For each statement below, state whether it agrees with the thread on opening a tar file in Python 3, giving yes or no and quoting the deciding words. (a) The library already worked under Python 2.7. (b) Opening the file with encoding='utf-8' made the error go away. (c) The fix was to pass 'rb' to open().

-------- DOCUMENT EXTRACT --------

Reputation: 6042
I'm using Linux Mint 18.1 and Python 3.5.2.
I have a library that currently works using Python 2.7. I need to use the library for a Python 3 project. I'm updating it and have run into a unicode problem that I can't seem to fix.
First, a file is created via tar cvjf tarfile.tbz2
(on a Linux system) and is later opened in the Python library as open(tarfile)
.
If I run the code as is, using Python 3, I get the following error:
UnicodeDecodeError: 'utf-8' codec can't decode byte 0xc1 in position 11: invalid start byte
My first attempt at a fix was to open it as open(tarfile, encoding='utf-8')
as I was under the impression that tar would just use what the file system gave it. When I do this, I get the same error (the byte value changes).
If I try with another encoding, say latin-1
, I get the following error:
TypeError: Unicode-objects must be encoded before hashing
Which leads me to believe that utf-8
is correct, but I might be misunderstanding.
Can anyone provide suggestions?
Upvotes: 2
Views: 2276
Reputation: 6042
I was going down the wrong path thinking this was some strange encoding problem. When it was just a simple problem with that fact that open()
defaults to read as text (r
). In Python 2 it's a no-op.
The fix is to open(tarfile, 'rb')
.
The head fake with unicode...should have seen this one coming. :facepalm:
Upvotes: 4

-------- PROVIDED DATA --------

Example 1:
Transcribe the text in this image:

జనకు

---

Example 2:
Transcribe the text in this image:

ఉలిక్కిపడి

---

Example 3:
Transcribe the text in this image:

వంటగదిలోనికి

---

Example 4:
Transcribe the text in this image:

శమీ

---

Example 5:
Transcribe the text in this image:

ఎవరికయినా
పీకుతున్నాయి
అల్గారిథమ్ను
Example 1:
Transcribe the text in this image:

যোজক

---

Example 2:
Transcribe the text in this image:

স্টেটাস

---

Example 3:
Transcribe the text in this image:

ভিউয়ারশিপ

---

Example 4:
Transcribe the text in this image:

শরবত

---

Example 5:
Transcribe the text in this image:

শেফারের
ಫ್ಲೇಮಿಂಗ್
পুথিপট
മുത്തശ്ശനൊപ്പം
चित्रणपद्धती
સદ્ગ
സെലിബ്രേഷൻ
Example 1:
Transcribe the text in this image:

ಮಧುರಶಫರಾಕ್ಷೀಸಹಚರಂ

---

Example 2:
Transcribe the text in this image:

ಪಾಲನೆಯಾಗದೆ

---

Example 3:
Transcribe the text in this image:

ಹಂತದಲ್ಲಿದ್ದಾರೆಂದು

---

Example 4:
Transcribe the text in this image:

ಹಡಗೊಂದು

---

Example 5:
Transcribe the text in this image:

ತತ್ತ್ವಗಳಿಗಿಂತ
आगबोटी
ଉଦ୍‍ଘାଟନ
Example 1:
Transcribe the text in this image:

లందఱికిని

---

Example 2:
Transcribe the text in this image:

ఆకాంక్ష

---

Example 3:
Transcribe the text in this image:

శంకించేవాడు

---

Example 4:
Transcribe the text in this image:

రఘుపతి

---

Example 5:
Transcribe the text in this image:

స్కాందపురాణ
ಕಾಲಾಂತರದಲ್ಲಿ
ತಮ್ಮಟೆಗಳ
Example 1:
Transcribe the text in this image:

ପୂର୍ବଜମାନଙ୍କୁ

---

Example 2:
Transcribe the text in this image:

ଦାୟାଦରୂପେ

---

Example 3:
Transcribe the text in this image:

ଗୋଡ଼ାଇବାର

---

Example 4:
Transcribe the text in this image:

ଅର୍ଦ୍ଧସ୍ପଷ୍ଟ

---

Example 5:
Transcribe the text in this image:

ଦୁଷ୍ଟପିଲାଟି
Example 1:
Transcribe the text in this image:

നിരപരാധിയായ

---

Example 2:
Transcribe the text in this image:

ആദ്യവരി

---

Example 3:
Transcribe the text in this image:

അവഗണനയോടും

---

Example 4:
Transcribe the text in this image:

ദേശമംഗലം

--------

**SOLUTION FOR THIS EXERCISE**:
(a) Yes: "I have a library that currently works using Python 2.7."
(b) No: "When I do this, I get the same error (the byte value changes)."
(c) Yes: "The fix is to open(tarfile, 'rb')"